Email updates

Keep up to date with the latest news and content from BMC Bioinformatics and BioMed Central.

Open Access Software

PCOGR: Phylogenetic COG ranking as an online tool to judge the specificity of COGs with respect to freely definable groups of organisms

Florian Meereis and Michael Kaufmann*

Author Affiliations

The Protein Chemistry Group, Institute of Neurobiochemistry, Witten/Herdecke University, Stockumer Str. 10, 58448 Witten, Germany

For all author emails, please log on.

BMC Bioinformatics 2004, 5:150  doi:10.1186/1471-2105-5-150

Published: 15 October 2004

Abstract

Background

The rapidly increasing number of completely sequenced genomes led to the establishment of the COG-database which, based on sequence homologies, assigns similar proteins from different organisms to clusters of orthologous groups (COGs). There are several bioinformatic studies that made use of this database to determine (hyper)thermophile-specific proteins by searching for COGs containing (almost) exclusively proteins from (hyper)thermophilic genomes.

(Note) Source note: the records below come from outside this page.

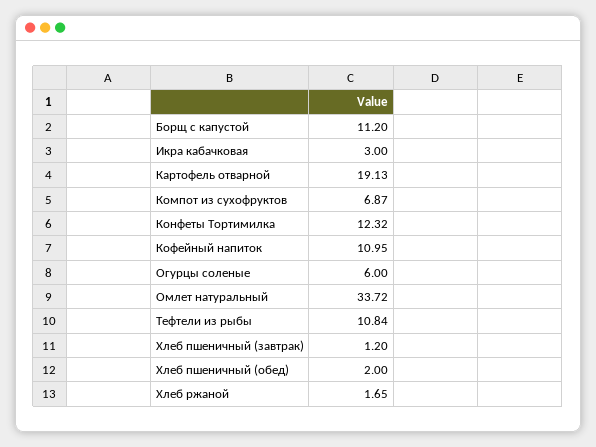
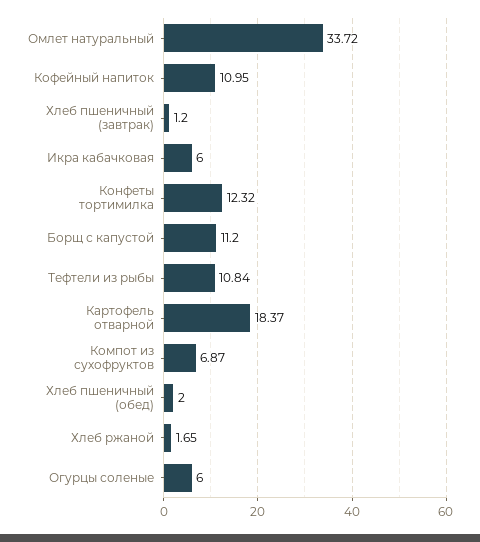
  {
    "Борщ с капустой": 11.2,
-   "Икра кабачковая": 3,
+   "Икра кабачковая": 6,
-   "Картофель отварной": 19.13,
+   "Картофель отварной": 18.37,
    "Компот из сухофруктов": 6.87,
    "Конфеты Тортимилка": 12.32,
    "Кофейный напиток": 10.95,
    "Огурцы соленые": 6,
    "Омлет натуральный": 33.72,
    "Тефтели из рыбы": 10.84,
    "Хлеб пшеничный (завтрак)": 1.2,
    "Хлеб пшеничный (обед)": 2,
    "Хлеб ржаной": 1.65
  }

However, public software to perform individually definable group-specific searches is not available.

Results

The tool described here exactly fills this gap. The software is accessible at http://www.uni-wh.de/pcogr webcite and is linked to the COG-database. The user can freely define two groups of organisms by selecting for each of the (current) 66 organisms to belong either to groupA, to the reference groupB or to be ignored by the algorithm. Then, for all COGs a specificity index is calculated with respect to the specificity to groupA, i. e. high scoring COGs contain proteins from the most of groupA organisms while proteins from the most organisms assigned to groupB are absent. In addition to ranking all COGs according to the user defined specificity criteria, a graphical visualization shows the distribution of all COGs by displaying their abundance as a function of their specificity indexes.

Conclusions

This software allows detecting COGs specific to a predefined group of organisms. All COGs are ranked in the order of their specificity and a graphical visualization allows recognizing (i) the presence and abundance of such COGs and (ii) the phylogenetic relationship between groupA- and groupB-organisms. The software also allows detecting putative protein-protein interactions, novel enzymes involved in only partially known biochemical pathways, and alternate enzymes originated by convergent evolution.